Les différentes phases:

Phase initiale ou phase de début

Parfois – ce n’est pas systématique – la personne pousse un cri et s’effondre, avec une perte de connaissance. Le seul risque ici, est qu’elle se blesse lors de sa chute.

Phase tonique

Contractures généralisées des muscles. Le visage est nettement crispé et les yeux sont révulsés. Le tout s’accompagne d’un trismus et le corps entier se retrouve en hyper-extension, avec une hypersialorrhée et un écoulement de bave subséquent.

Phase clonique

La personne est prise de convulsions, avec morsure de la langue la plupart du temps, bien que ça ne soit pas systématique. Cette phase s’accompagne parfois d’une émission d’urines involontaire et spontanée, si la vessie était pleine (minimum 400 ml) avant le début de la crise.

Phase de coma

La personne se trouve dans un coma profond mais calme, sans aucune réaction aux stimulations extérieures. La durée est très variable.

Phase de réveil

Le réveil est très progressif et lent. L’épileptique semble obnubilé et “ailleurs”, mais il revient à lui progressivement. En revanche, il ne se souvient de RIEN. Son amnésie de la crise est totale.
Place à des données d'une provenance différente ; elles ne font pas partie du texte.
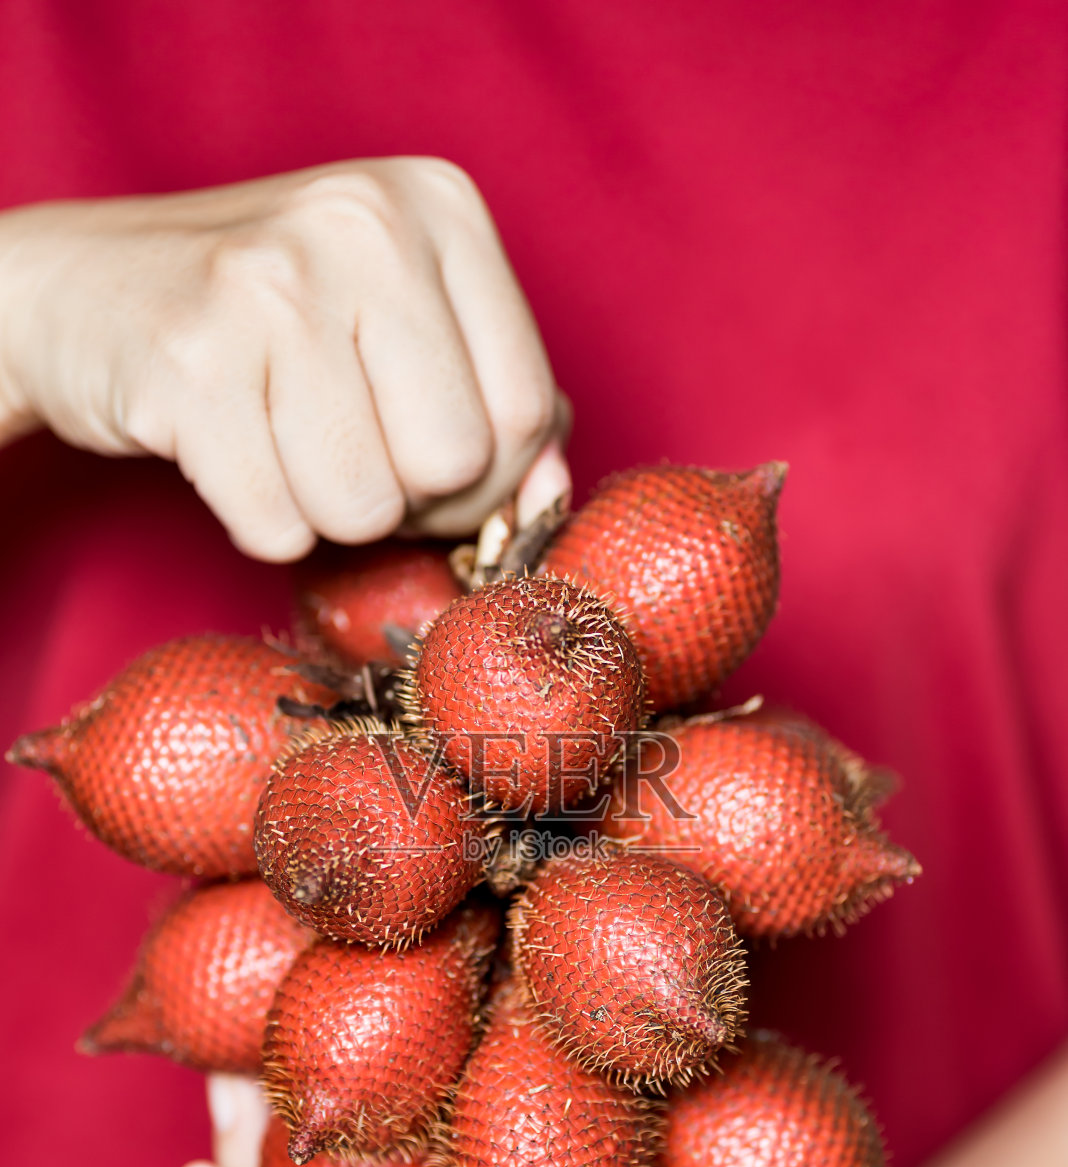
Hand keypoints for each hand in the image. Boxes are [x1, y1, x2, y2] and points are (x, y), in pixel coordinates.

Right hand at [0, 161, 569, 558]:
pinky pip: (278, 525)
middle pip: (456, 465)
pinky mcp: (190, 364)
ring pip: (366, 508)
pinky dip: (260, 521)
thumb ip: (491, 395)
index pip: (529, 410)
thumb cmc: (269, 319)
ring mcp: (270, 289)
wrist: (86, 290)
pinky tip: (232, 454)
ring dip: (327, 511)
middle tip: (349, 453)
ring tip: (283, 442)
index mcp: (436, 205)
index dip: (490, 481)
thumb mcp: (397, 315)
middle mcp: (361, 226)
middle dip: (408, 500)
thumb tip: (551, 494)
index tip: (433, 472)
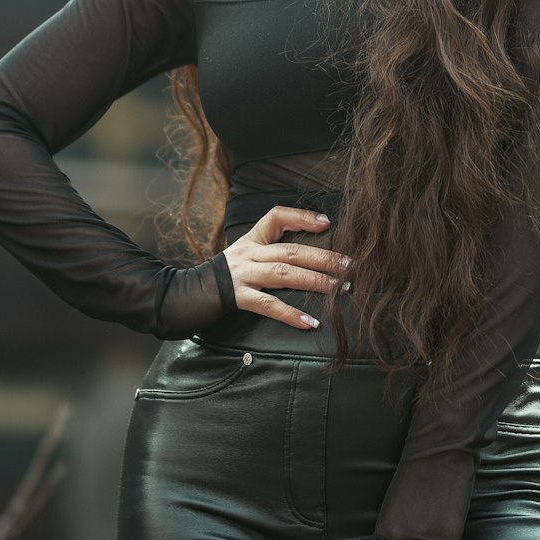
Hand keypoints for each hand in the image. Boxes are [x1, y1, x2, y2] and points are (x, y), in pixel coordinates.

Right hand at [222, 205, 348, 328]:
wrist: (190, 293)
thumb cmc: (226, 273)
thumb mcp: (245, 252)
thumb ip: (270, 248)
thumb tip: (309, 255)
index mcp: (252, 239)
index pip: (277, 216)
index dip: (302, 217)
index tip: (326, 223)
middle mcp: (250, 253)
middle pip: (291, 251)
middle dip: (323, 257)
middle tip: (350, 265)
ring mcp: (244, 275)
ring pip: (284, 274)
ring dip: (315, 281)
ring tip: (339, 289)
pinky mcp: (239, 297)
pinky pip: (268, 306)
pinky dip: (290, 314)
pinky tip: (309, 322)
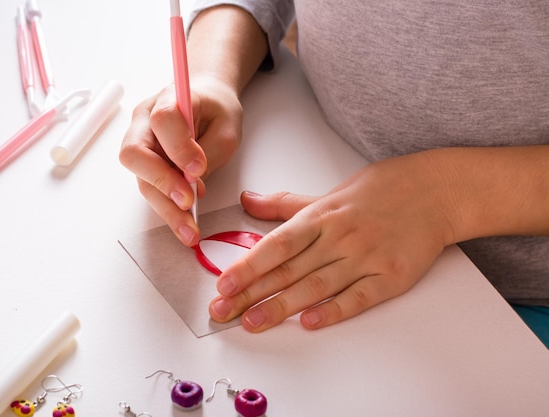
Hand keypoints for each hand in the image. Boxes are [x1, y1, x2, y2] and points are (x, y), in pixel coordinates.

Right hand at [120, 75, 242, 245]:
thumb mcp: (226, 128)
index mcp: (168, 99)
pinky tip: (184, 225)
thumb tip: (192, 182)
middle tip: (188, 203)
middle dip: (162, 183)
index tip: (198, 168)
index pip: (163, 120)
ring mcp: (140, 143)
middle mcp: (145, 121)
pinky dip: (168, 209)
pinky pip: (151, 189)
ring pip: (142, 179)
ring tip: (189, 230)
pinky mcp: (145, 164)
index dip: (178, 147)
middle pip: (136, 153)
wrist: (206, 101)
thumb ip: (209, 152)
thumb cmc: (216, 109)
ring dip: (165, 207)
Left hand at [209, 152, 456, 331]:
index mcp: (321, 216)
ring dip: (282, 307)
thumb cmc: (380, 190)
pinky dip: (334, 310)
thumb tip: (248, 200)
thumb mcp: (328, 192)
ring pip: (316, 286)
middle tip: (222, 312)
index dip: (247, 265)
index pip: (276, 245)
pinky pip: (359, 297)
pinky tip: (310, 322)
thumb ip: (285, 204)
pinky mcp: (391, 276)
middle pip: (289, 270)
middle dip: (252, 293)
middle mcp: (340, 237)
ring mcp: (366, 257)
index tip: (222, 284)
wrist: (435, 191)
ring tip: (252, 323)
Action de l’ambulancier face à la crise d’épilepsie

En premier lieu, savoir identifier le trouble si la crise est passée à l’arrivée de l’équipage. Certains signes comme la survenue brutale sans prodromes, le cri initial avant la PC, la présence d’urine, la notion de morsure de la langue ou encore l’amnésie aiguillent d’emblée les ambulanciers sur l’épilepsie, puisque le tableau clinique est net et clair. Si l’équipage arrive pendant la crise, les ambulanciers s’attacheront à prévenir les blessures que pourrait s’infliger le malade, en aménageant une “zone de sécurité” autour de la victime (dégager chaises, table etc…).

☛ Ne JAMAIS s’opposer au déroulement de la crise en tentant d’immobiliser la victime.
☛ Pendant la phase dite de “coma”, il est impératif de placer l’épileptique en PLS.

Au “retour” de la victime, bilantez et cherchez à savoir s’il s’agit là d’une crise inaugurale ou si la personne est épileptique connue en vous référant aux traitements de fond qu’elle prend ou non :

– Rivotril® (clonazépam, pour les formes graves)
– Depakine® (acide valproïque, pour les crises généralisée de moindre gravité)

NDLR: Ces deux médicaments sont les chefs de file des anti-épileptiques.
Transmettez le bilan à la régulation de votre SAMU-Centre 15 et évacuez pour bilan de crise d’épilepsie.

ATTENTION

Il existe certains signes de gravité, comme la succession de crises de manière rapprochée. Cela nécessite, en France du moins, une médicalisation SMUR avec administration en IV de Valium® (diazépam), un benzodiazépine anxiolytique également utilisé comme anticonvulsivant…

En conclusion

Si l’épilepsie n’est pas en soi un trouble très grave, disparaissant généralement spontanément lorsque le cerveau est “mature”, il ne faut JAMAIS négliger les “attendants“, famille ou proches, collègues de travail, pour qui une crise d’épilepsie reste toujours impressionnante et qui peut les “marquer“.

Dédramatiser la situation en gardant un calme absolu sur les lieux est le meilleur moyen de faire passer le message suivant:
L’ÉPILEPSIE N’EST PAS GRAVE ET CE N’EST PAS UNE TARE.